What changes do you see for the HPC / AI community in the next five-10 years, and how do you see your own skills evolving during this time frame?
There is a big gap, currently, between the type of automation possible in cloud environments and the automation possible in on-prem HPC facilities. There are also fundamental economic challenges around shifting workloads to cloud — it is likely that the economics will not make sense for the largest HPC facilities to move their compute to a cloud-like charging model. I would like to see a big investment in bringing on-prem computing on par with the capabilities clouds are offering, at least for a subset of key services. VMs, network virtualization, block volume services, encrypted network traffic for multi-tenancy all seem necessary for giving HPC users more control over their environment. I think this will become increasingly necessary as AI and cloud workloads become more common at HPC centers, and it will require shifts in the skillsets of HPC center staff, as well as shifts in the composition of science application teams.

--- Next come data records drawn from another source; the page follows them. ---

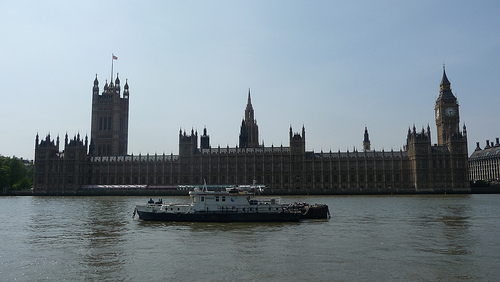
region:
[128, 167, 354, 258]
this is a boat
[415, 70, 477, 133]
this is a clock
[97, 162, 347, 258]
the boat is in water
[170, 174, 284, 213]
the boat is white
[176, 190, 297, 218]
multiple windows on boat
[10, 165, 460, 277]
the water is green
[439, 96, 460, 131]
face of clock is white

What is your view on the convergence and co-dependence of HPC and AI?
My view on AI is that it is a type of HPC workload, and it’s quickly grown to dominate large-scale computing across the world. It’s not clear to me how much more the current AI bubble can grow, or whether LLMs will remain the main AI application over the next five or 10 years. LLMs are amazing, but they don’t reason so much as recognize and recombine patterns, and I think it will take more than increasingly large models to bridge those gaps. AI will be used to accelerate simulation workloads, and I think we’ll increasingly see AI being trained on the output of traditional simulations to accelerate design optimization or to build more interactive interfaces to simulate problem spaces. All that is to say, we’ll see HPC and AI used together more and more.
Do you believe science drives technology or technology drives science?
Both. Some science is fundamental and enables new types of technology: the transistor, integrated circuits, neural nets, deep learning. Improvements in technology enable us to build bigger, more productive systems and to drive discovery—this is the core promise of HPC.
Would you like to share anything about your personal life?
Outside of work, my life revolves around my family. We have two girls, ages 4 and 7, and they keep my wife and me very busy. You can find us shuttling them to playdates, gymnastics class, dance class, performances and school events.